一妙麿~いちみょうまろ~ (平成28年9月)

今日は、日蓮大聖人様がお手紙として書かれた南条殿御返事(なんじょうどのごへんじ)という御書にのっている、一妙麿のお話です。 

 

一妙麿は、大橋貞経(おおはしさだつね)という人の子供の時の名前です。

一妙麿は九州で生まれました。
お父さんは大橋太朗左衛門尉(おおはしたろうざえもんのじょう)といい、平清盛の家来です。

お父さんは、筑後、筑前、肥後という九州の広大な国の国主でしたが、源氏と平家の戦いで平家が負け、源頼朝につかまって鎌倉につれていかれ、土牢に12年間もとじこめられてしまったのです。

一妙麿は、お父さんがつかまって、しばらくして生まれたので、お父さんのことはなにも知りませんでした。

 

一妙麿はお母さんとしばらく2人でくらして、7才の時に山寺に登って修行することになりました。

ところが、友だちから「父なし子」と笑われ、ばかにされたため、それがくやしくてお母さんにお父さんのことを聞きました。

 

お母さんは「お父さんは大橋太郎という立派な武士です。いくさにやぶれたため、敵につかまり鎌倉につれていかれましたけれど、今生きているか亡くなっているかはわかりません」と話しました。

そして、かたみの書物、日記などを見せてくれました。

 

一妙麿は、お父さん恋しさに、お母さんが信じていた法華経を暗記して、一生懸命お父さんの無事を祈りました。

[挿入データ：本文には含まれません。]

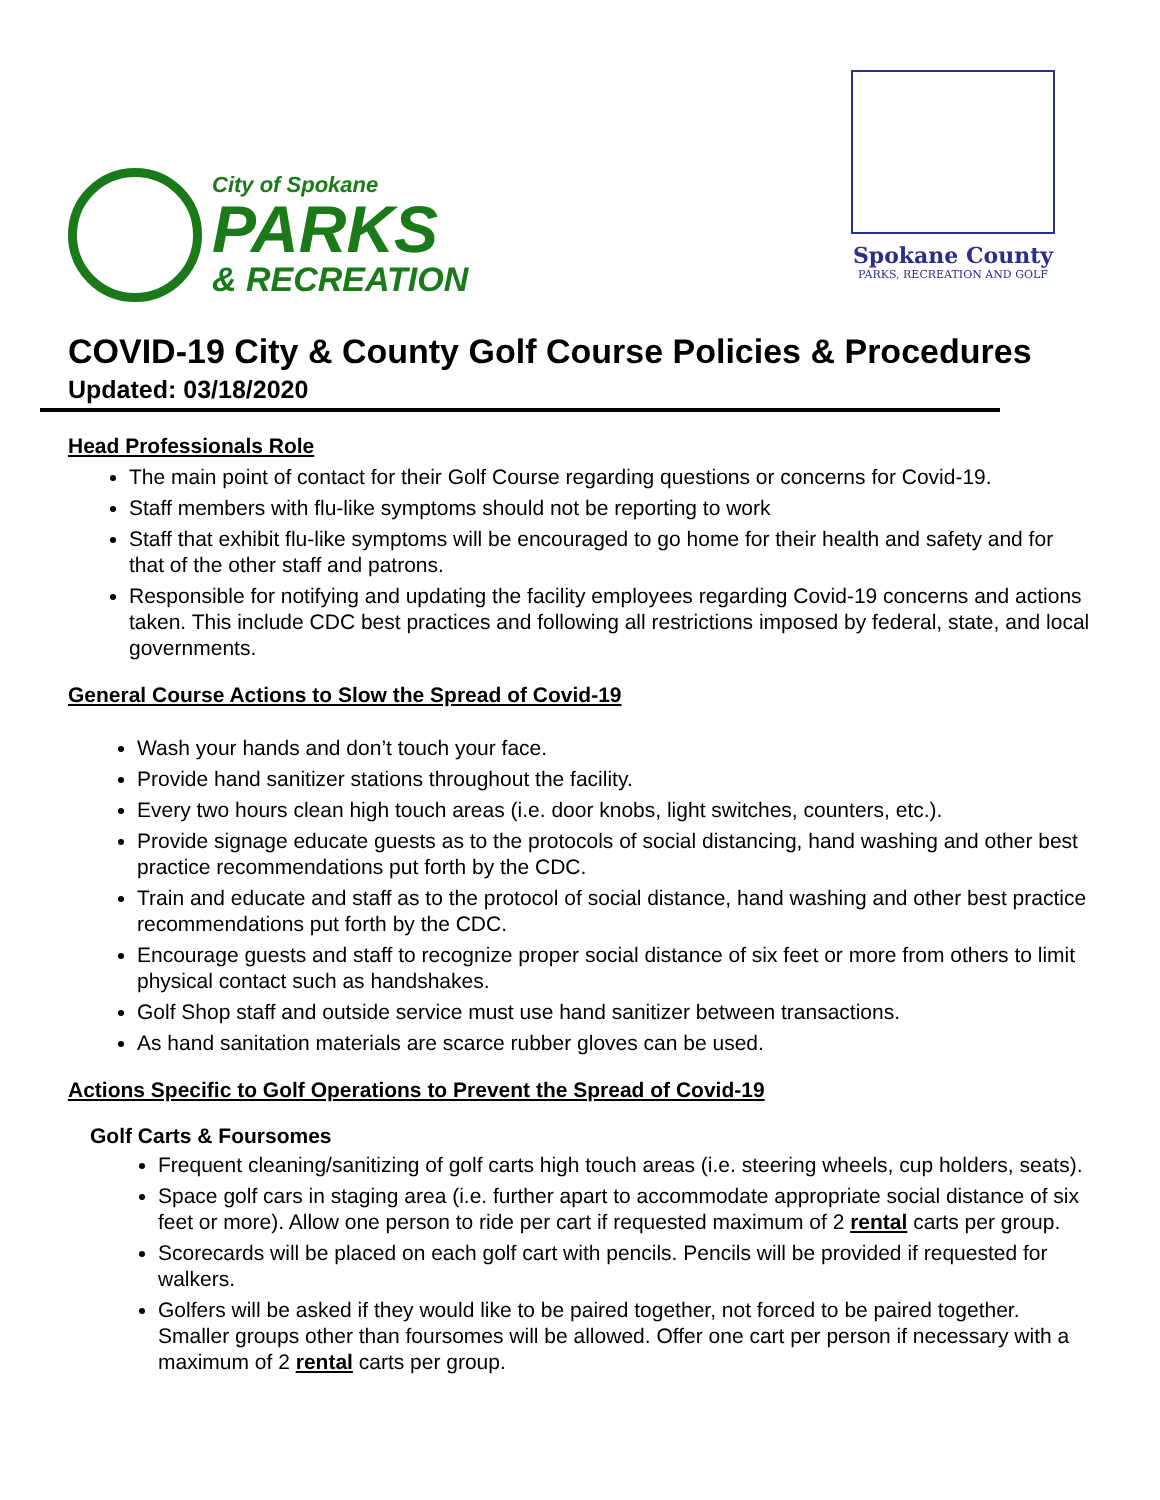City of Spokane
PARKS
& RECREATION
Spokane County
PARKS, RECREATION AND GOLF
COVID-19 City & County Golf Course Policies & Procedures
Updated: 03/18/2020
Head Professionals Role
The main point of contact for their Golf Course regarding questions or concerns for Covid-19.
Staff members with flu-like symptoms should not be reporting to work
Staff that exhibit flu-like symptoms will be encouraged to go home for their health and safety and for that of the other staff and patrons.
Responsible for notifying and updating the facility employees regarding Covid-19 concerns and actions taken. This include CDC best practices and following all restrictions imposed by federal, state, and local governments.
General Course Actions to Slow the Spread of Covid-19
Wash your hands and don’t touch your face.
Provide hand sanitizer stations throughout the facility.
Every two hours clean high touch areas (i.e. door knobs, light switches, counters, etc.).
Provide signage educate guests as to the protocols of social distancing, hand washing and other best practice recommendations put forth by the CDC.
Train and educate and staff as to the protocol of social distance, hand washing and other best practice recommendations put forth by the CDC.
Encourage guests and staff to recognize proper social distance of six feet or more from others to limit physical contact such as handshakes.
Golf Shop staff and outside service must use hand sanitizer between transactions.
As hand sanitation materials are scarce rubber gloves can be used.
Actions Specific to Golf Operations to Prevent the Spread of Covid-19
Golf Carts & Foursomes
Frequent cleaning/sanitizing of golf carts high touch areas (i.e. steering wheels, cup holders, seats).
Space golf cars in staging area (i.e. further apart to accommodate appropriate social distance of six feet or more). Allow one person to ride per cart if requested maximum of 2 rental carts per group.
Scorecards will be placed on each golf cart with pencils. Pencils will be provided if requested for walkers.
Golfers will be asked if they would like to be paired together, not forced to be paired together. Smaller groups other than foursomes will be allowed. Offer one cart per person if necessary with a maximum of 2 rental carts per group.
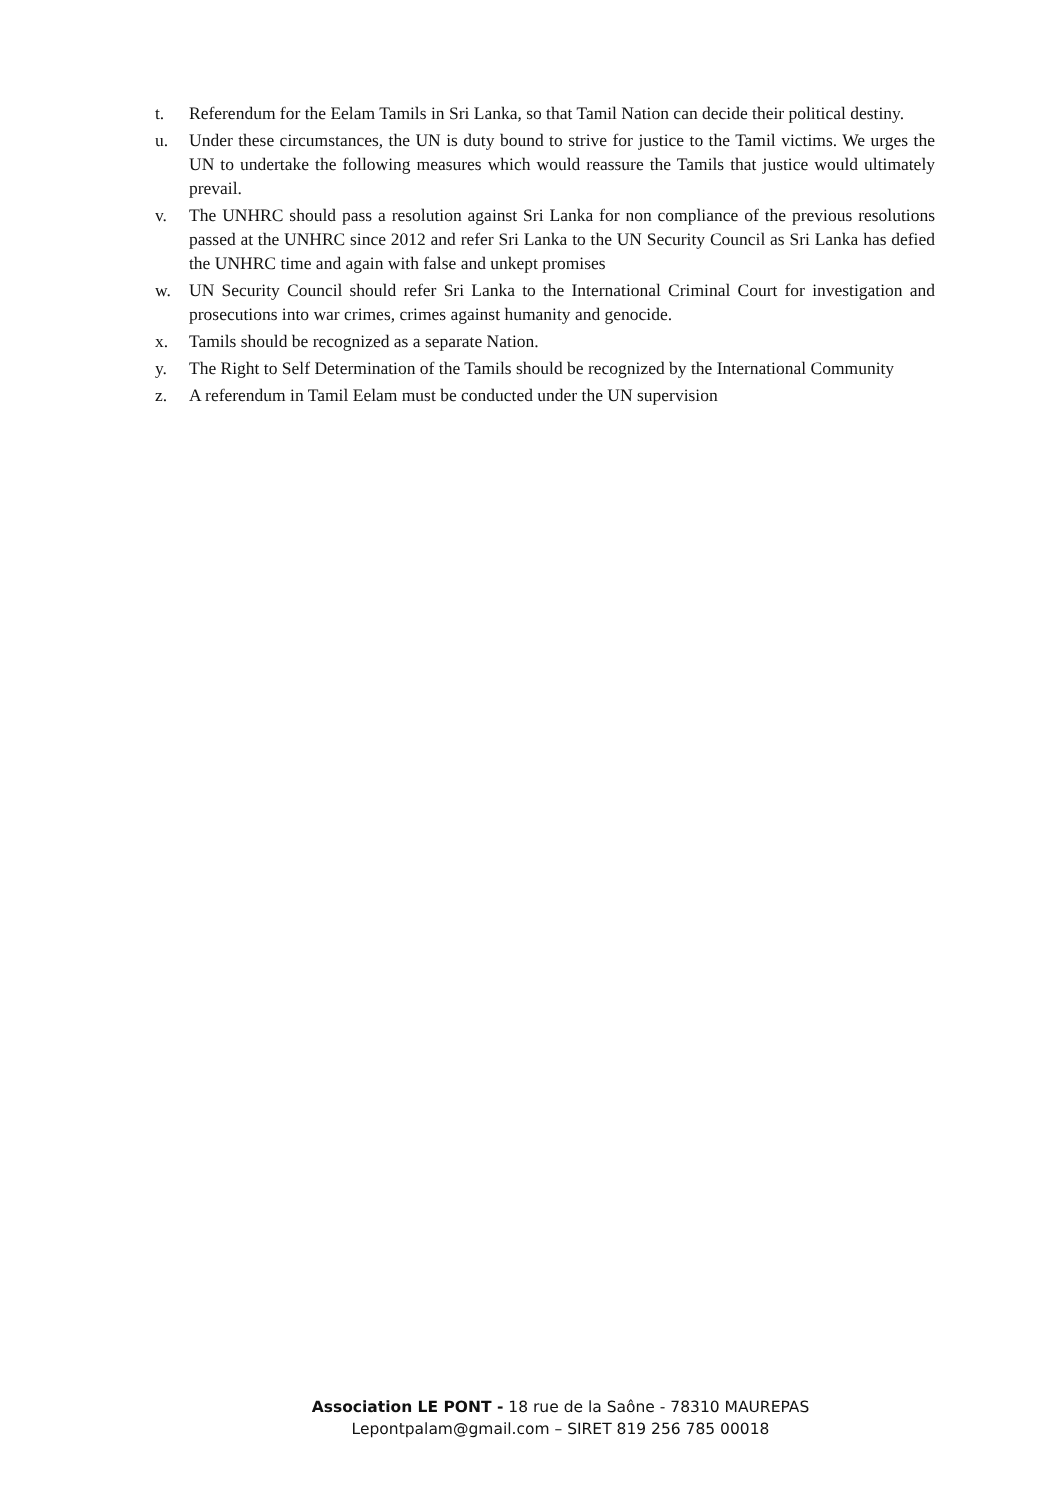t. Referendum for the Eelam Tamils in Sri Lanka, so that Tamil Nation can decide their political destiny.
u. Under these circumstances, the UN is duty bound to strive for justice to the Tamil victims. We urges the UN to undertake the following measures which would reassure the Tamils that justice would ultimately prevail.
v. The UNHRC should pass a resolution against Sri Lanka for non compliance of the previous resolutions passed at the UNHRC since 2012 and refer Sri Lanka to the UN Security Council as Sri Lanka has defied the UNHRC time and again with false and unkept promises
w. UN Security Council should refer Sri Lanka to the International Criminal Court for investigation and prosecutions into war crimes, crimes against humanity and genocide.
x. Tamils should be recognized as a separate Nation.
y. The Right to Self Determination of the Tamils should be recognized by the International Community
z. A referendum in Tamil Eelam must be conducted under the UN supervision
Association LE PONT - 18 rue de la Saône - 78310 MAUREPAS
Lepontpalam@gmail.com – SIRET 819 256 785 00018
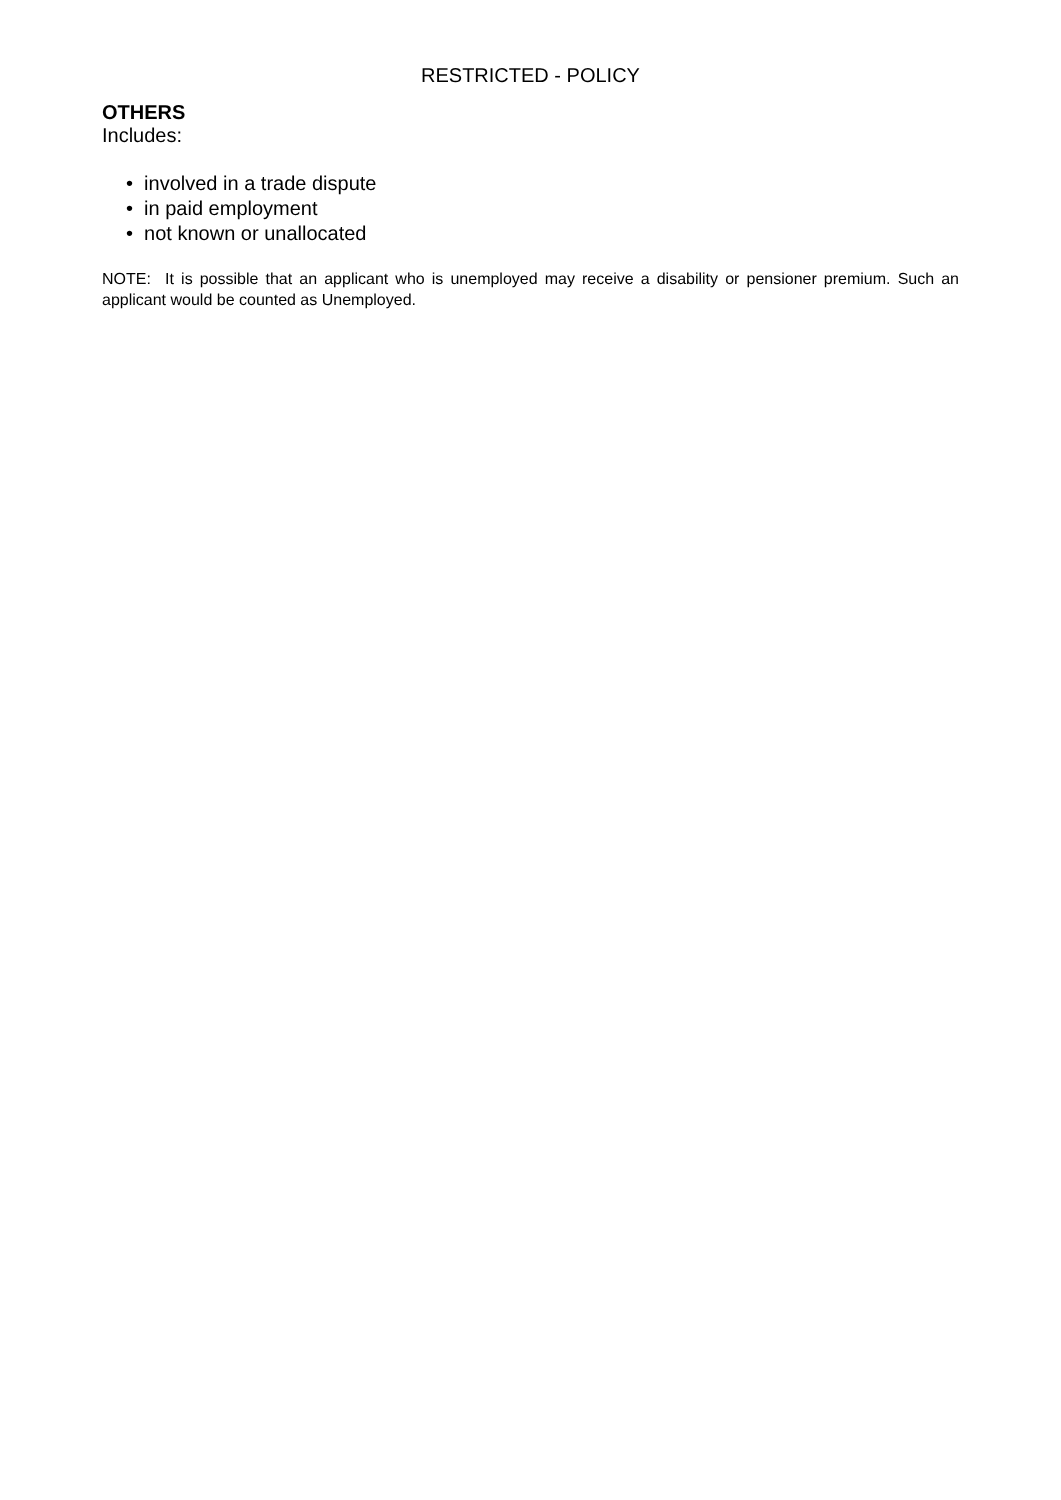RESTRICTED - POLICY
OTHERS
Includes:
• involved in a trade dispute
• in paid employment
• not known or unallocated
NOTE: It is possible that an applicant who is unemployed may receive a disability or pensioner premium. Such an applicant would be counted as Unemployed.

しかし、どうしてもお父さんにあいたくなって、いてもたってもいられなくなり、12才の時、九州から鎌倉まで、1人で歩いてお父さんをさがしに行きました。

 

 

鎌倉についてから一妙麿は、八幡宮の前に出ました。

ここでひざまずき、手を合わせて、八幡菩薩(やはたぼさつ)(もとのお姿は法華経を説かれたお釈迦さま)に、
「どうか私の願いをかなえてください。お父さんがごぶじで見つかりますように」と、何時間も一心に澄んだ声で法華経のお経を唱えました。

 

この声を聞いて集まってきた人のなかに、二位殿(にいどの)(源頼朝の妻・北条政子)がおり、将軍の屋敷のお堂でお経を唱えるようにいいました。

 

一妙麿がお堂でお経を唱えていると、庭のあたりかがさわがしくなりました。

聞けば、12年間とらえられて土牢に入れられている大橋太郎という人が、首を切られるというのです。

〝お父さんが殺されちゃう〟、一妙麿はどうしていいかわからず、大声で泣き叫びました。

そこへ通りかかった将軍・源頼朝が、どうしたのかと一妙麿に聞き出すと、
「首を切られるのは私のお父さんです。どうかお父さんを助けてください」と声をかぎりにお願いしました。

じっとそのようすを見ていた将軍は、親を思う子の気持ちをくんで、大橋太郎の命を助けることにしたのでした。

 

処刑場の由比ヶ浜に早馬が走り、刑場では、いままさに首を切られんと刃を振り上げるところでしたが、間一髪で助かったのです。

 

命びろいした大橋太郎は、1人の少年によって助けられたことを知りました。
そしてその少年は、つかまった時、妻のお腹の中にいた、12年間会いたい会いたいと願ってきた我が子であることを知ったのです。

 

将軍・源頼朝は、「この子はおまえの子供である。おまえは敵の大将として、首を切らないで12年間土牢に入れて苦しめたが、この子が法華経を行ずるその尊い姿によって、おまえをゆるすことにしよう。法華経はありがたい教えである。自分も法華経によって親のかたきをとることができた。いまこの子が父親を助けたのは、まことに法華経の功徳(くどく)である。まことに不思議でありがたいものだ」と言いました。

 

法華経というお経は、お釈迦さまが説かれた教えの中でも一番尊く、世の中のすべての人を幸せにするお経典です。

日蓮大聖人様は、お釈迦さまの一番大事な法華経の教えを私たちがわかりやすく修行できるように、御本尊様としてあらわして下さいました。

そして、「お父さん、お母さんを大事に大切に思う人は、毎日勤行をしましょう」と教えられています。

 

私たちは、まずこの御本尊様にお題目を唱えて、家族そろって幸せになっていくことが大切です。

一妙麿は、当時において一番正しかった法華経を信じ修行して、お父さんの命を助けることができました。

皆さんも幸せになり、御本尊様のすばらしさを知らない人たち、学校の先生やお友達に知らせていきましょうね。